> **Your goal**:
Skip every picture, and copy exactly the lines from the one containing "Du kan avregistrera" to the end of the data.
== Segment start ==
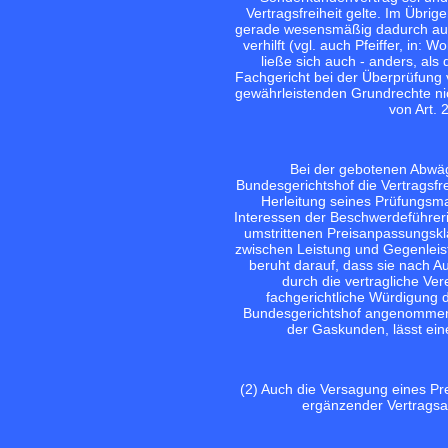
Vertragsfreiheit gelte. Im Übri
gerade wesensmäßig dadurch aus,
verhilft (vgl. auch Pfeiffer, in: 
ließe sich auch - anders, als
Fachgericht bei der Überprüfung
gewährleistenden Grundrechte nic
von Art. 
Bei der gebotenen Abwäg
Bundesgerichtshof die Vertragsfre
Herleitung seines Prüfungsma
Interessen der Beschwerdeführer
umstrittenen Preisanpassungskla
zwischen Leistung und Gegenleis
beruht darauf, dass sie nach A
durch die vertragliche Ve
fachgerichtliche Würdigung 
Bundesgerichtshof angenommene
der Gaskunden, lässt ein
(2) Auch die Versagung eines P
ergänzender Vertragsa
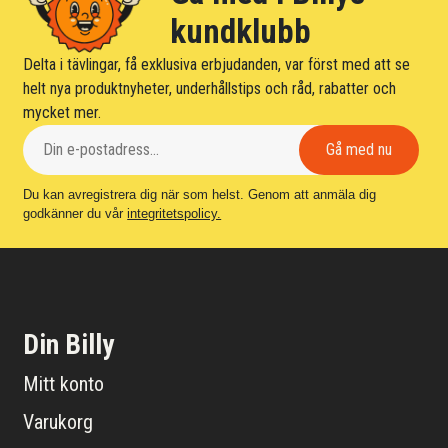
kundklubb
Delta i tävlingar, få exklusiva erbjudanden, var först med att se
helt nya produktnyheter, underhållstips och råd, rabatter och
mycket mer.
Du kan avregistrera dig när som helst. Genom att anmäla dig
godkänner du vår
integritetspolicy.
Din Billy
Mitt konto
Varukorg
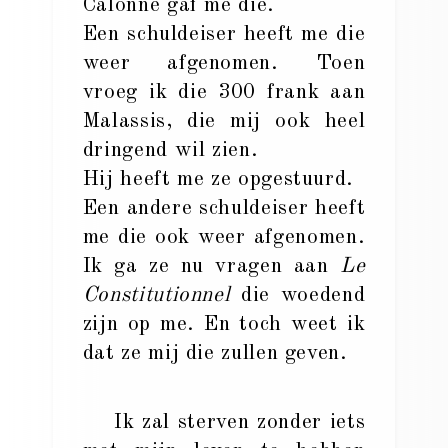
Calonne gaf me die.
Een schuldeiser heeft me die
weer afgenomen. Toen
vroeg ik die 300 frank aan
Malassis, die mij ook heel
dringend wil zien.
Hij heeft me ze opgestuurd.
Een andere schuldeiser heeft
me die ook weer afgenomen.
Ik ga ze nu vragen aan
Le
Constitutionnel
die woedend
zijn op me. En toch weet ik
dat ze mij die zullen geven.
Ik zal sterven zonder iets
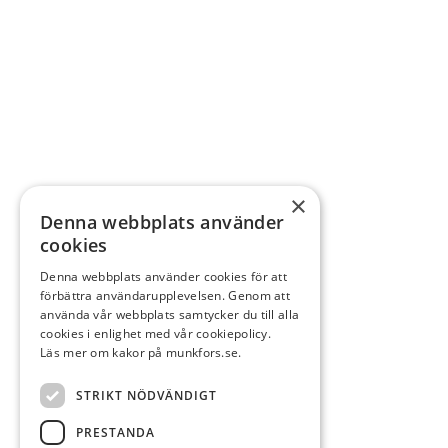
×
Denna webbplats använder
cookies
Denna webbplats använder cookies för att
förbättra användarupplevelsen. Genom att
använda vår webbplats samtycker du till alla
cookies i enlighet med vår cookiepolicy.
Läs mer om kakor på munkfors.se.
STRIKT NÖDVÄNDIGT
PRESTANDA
== Segment end ==
> **Answer section**:
Du kan avregistrera dig när som helst. Genom att anmäla dig
godkänner du vår
integritetspolicy.
Din Billy
Mitt konto
Varukorg
Calonne gaf me die.
Een schuldeiser heeft me die
weer afgenomen. Toen
vroeg ik die 300 frank aan
Malassis, die mij ook heel
dringend wil zien.
Hij heeft me ze opgestuurd.
Een andere schuldeiser heeft
me die ook weer afgenomen.
Ik ga ze nu vragen aan
Le
Constitutionnel
die woedend
zijn op me. En toch weet ik
dat ze mij die zullen geven.
Ik zal sterven zonder iets
×
Denna webbplats använder
cookies
Denna webbplats använder cookies för att
förbättra användarupplevelsen. Genom att
använda vår webbplats samtycker du till alla
cookies i enlighet med vår cookiepolicy.
Läs mer om kakor på munkfors.se.
STRIKT NÖDVÄNDIGT
PRESTANDA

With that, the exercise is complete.